It sounds that your dog got too much stimulations and needs clearer bounderies. Put him on the lead more or on a chain (rope he would chew) for an hour at the time. He will calm down when he is more restricted. When visitors come the need to ignore him so he gets used to this. Also what do you feed him? Pasta, rice, bread seem to give them more energy.
Pulling of bedding is puppy behaviour. He will grow out of it. They mature at about 2 years so very late.We breed labradoodles in new zealand and we get the dogs back regularly for holidays. These tips seem to help other people.
I have seen a prof dog trainer who put his pup tied inside the house for hours to calm them down from an early age. If they are too excited they cannot concentrate and take in your comments. It is the same with children.
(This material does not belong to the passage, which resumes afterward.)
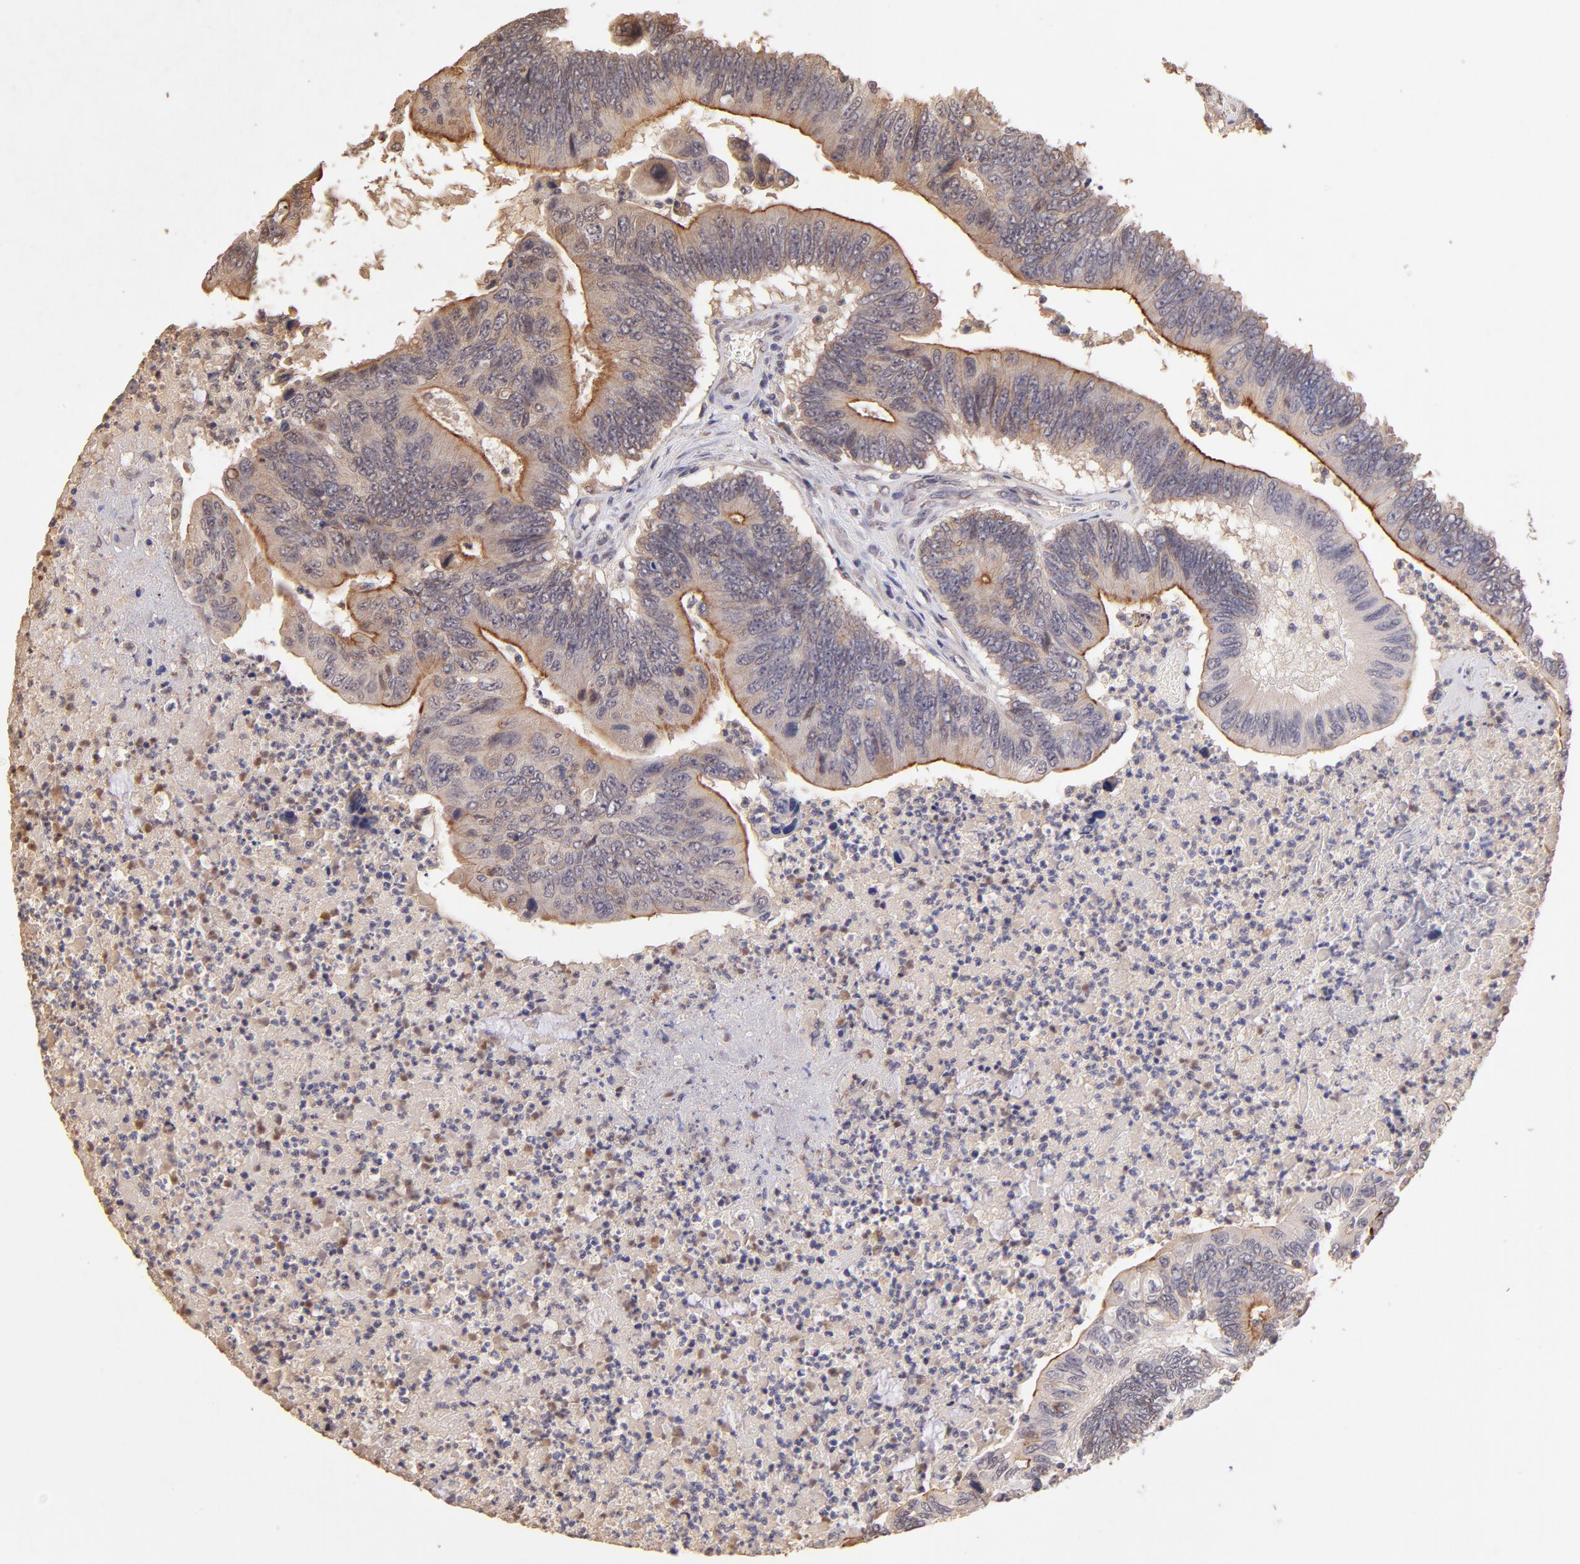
{"staining": {"intensity": "weak", "quantity": "25%-75%", "location": "cytoplasmic/membranous"}, "tissue": "colorectal cancer", "cell_type": "Tumor cells", "image_type": "cancer", "snomed": [{"axis": "morphology", "description": "Adenocarcinoma, NOS"}, {"axis": "topography", "description": "Colon"}], "caption": "Tumor cells show low levels of weak cytoplasmic/membranous positivity in approximately 25%-75% of cells in human colorectal cancer (adenocarcinoma).", "gene": "RNASEL", "patient": {"sex": "male", "age": 65}}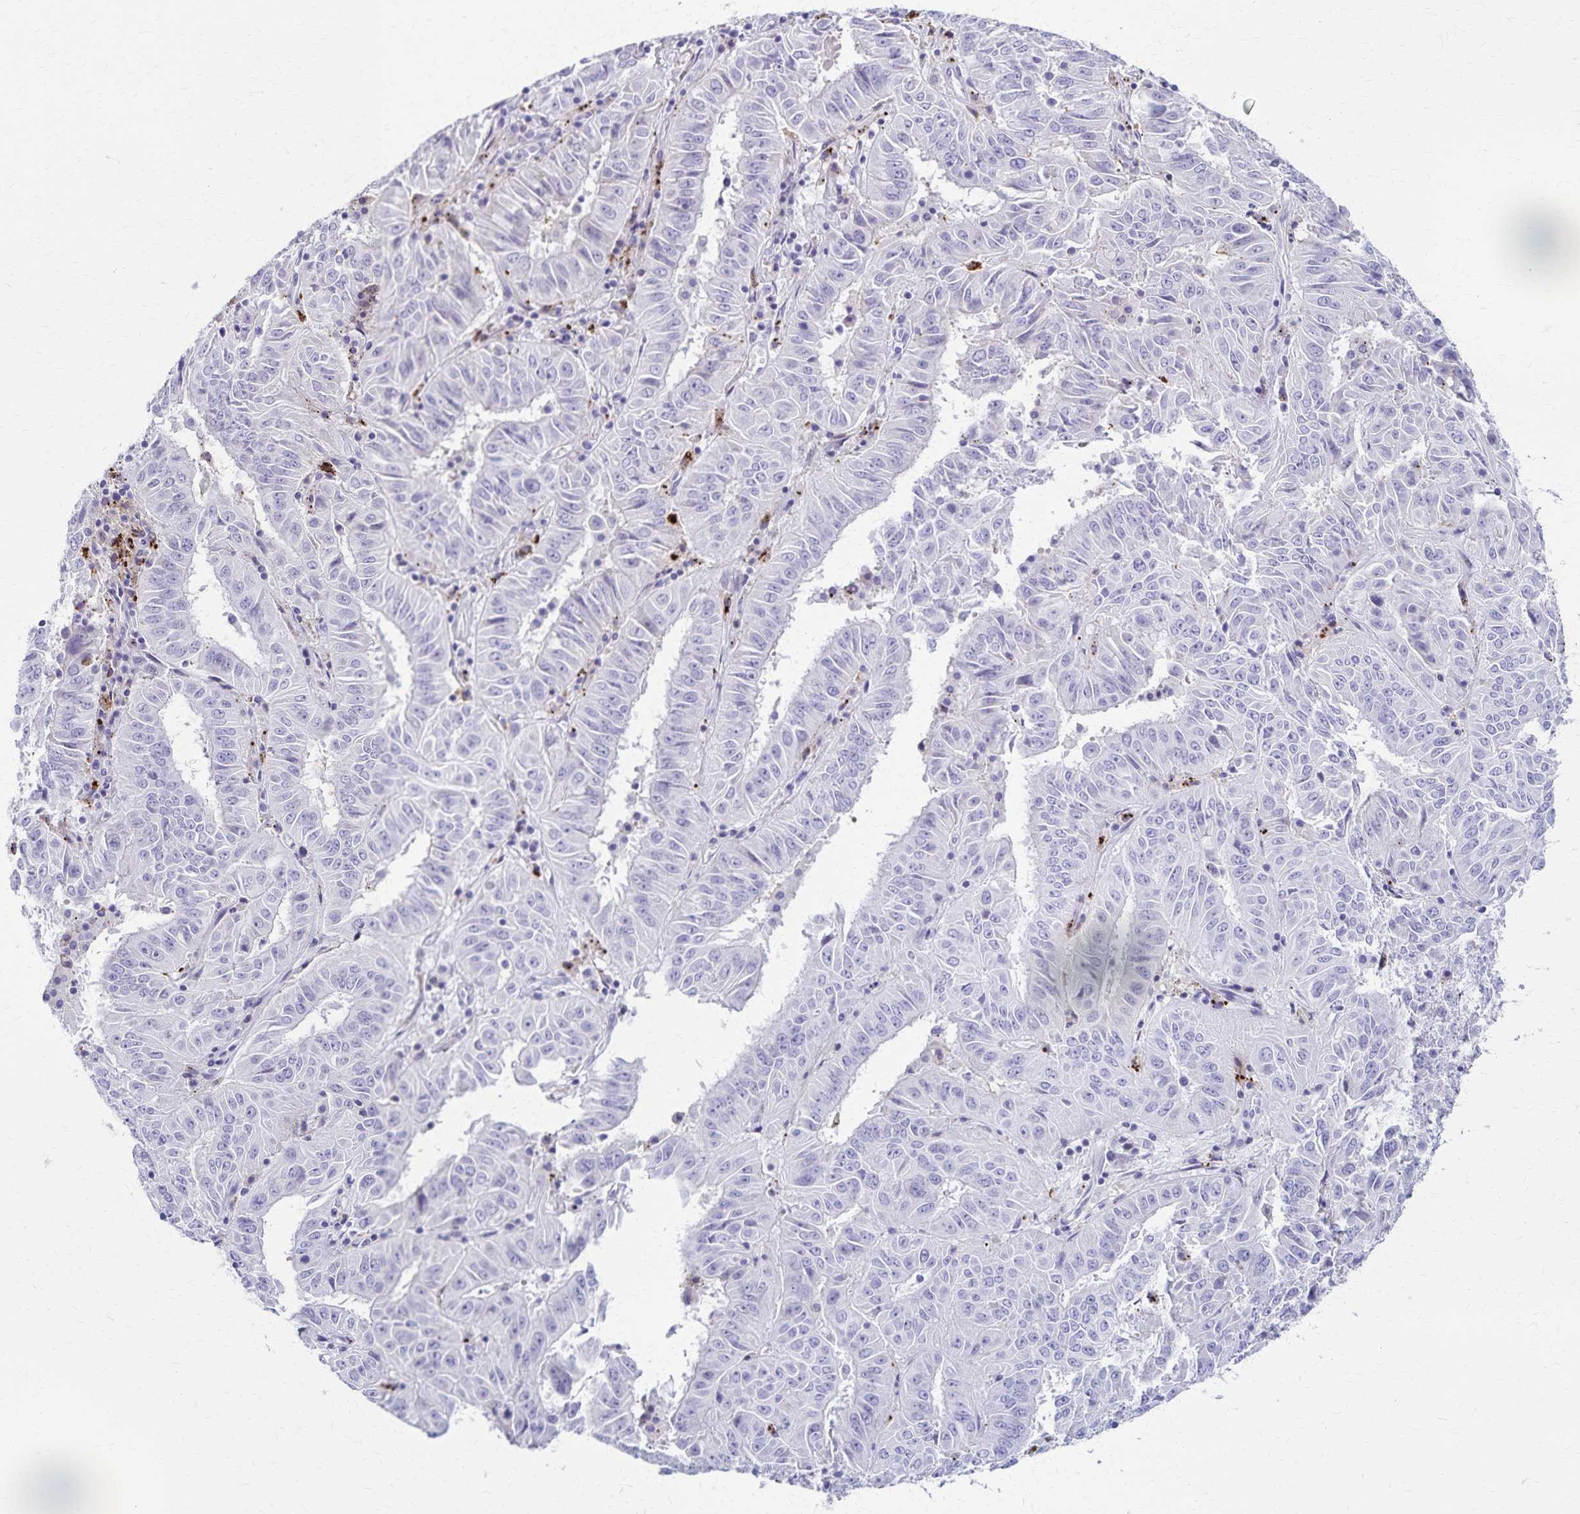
{"staining": {"intensity": "negative", "quantity": "none", "location": "none"}, "tissue": "pancreatic cancer", "cell_type": "Tumor cells", "image_type": "cancer", "snomed": [{"axis": "morphology", "description": "Adenocarcinoma, NOS"}, {"axis": "topography", "description": "Pancreas"}], "caption": "IHC of human pancreatic cancer shows no staining in tumor cells.", "gene": "TMEM60", "patient": {"sex": "male", "age": 63}}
They need quiet times.
Good luck
Ellis
----- Original Message -----
From: April
Sent: Friday, January 07, 2005 1:34 PM
Subject: [labradoodles] Doodle Behavior


Well, we have a great labradoodle.  Jack is 14 months old and we
love him dearly.  He has some behaviors which are becomming a
problem.  We are pretty consistent in our training and live in a
very remote area so do not have access to professional behaviors. 
Jack spends a lot of time indoors with us but goes daily for a free
run for about an hour.  He's very big; probably 75 pounds and very
strong.  Supposedly he wants nothing more than to please us but it
doesn't seem that way.

Can anyone help out with these:
barking
digging
tearing up stuff when left alone, encluding his bedding
way too excited when guests come or when around another dog.  Just
wants to inundate the other dog with play and can't seem to hear our
commands.
He won't let us groom him.  Bathing is a nightmare, but cleaning his
funky ears is imppossible.

Maybe this is all normal doodle behavior but when I read about
people putting drops in dog's ears I think we might have an
especially active dog.  He seems to be nearly frantic a lot.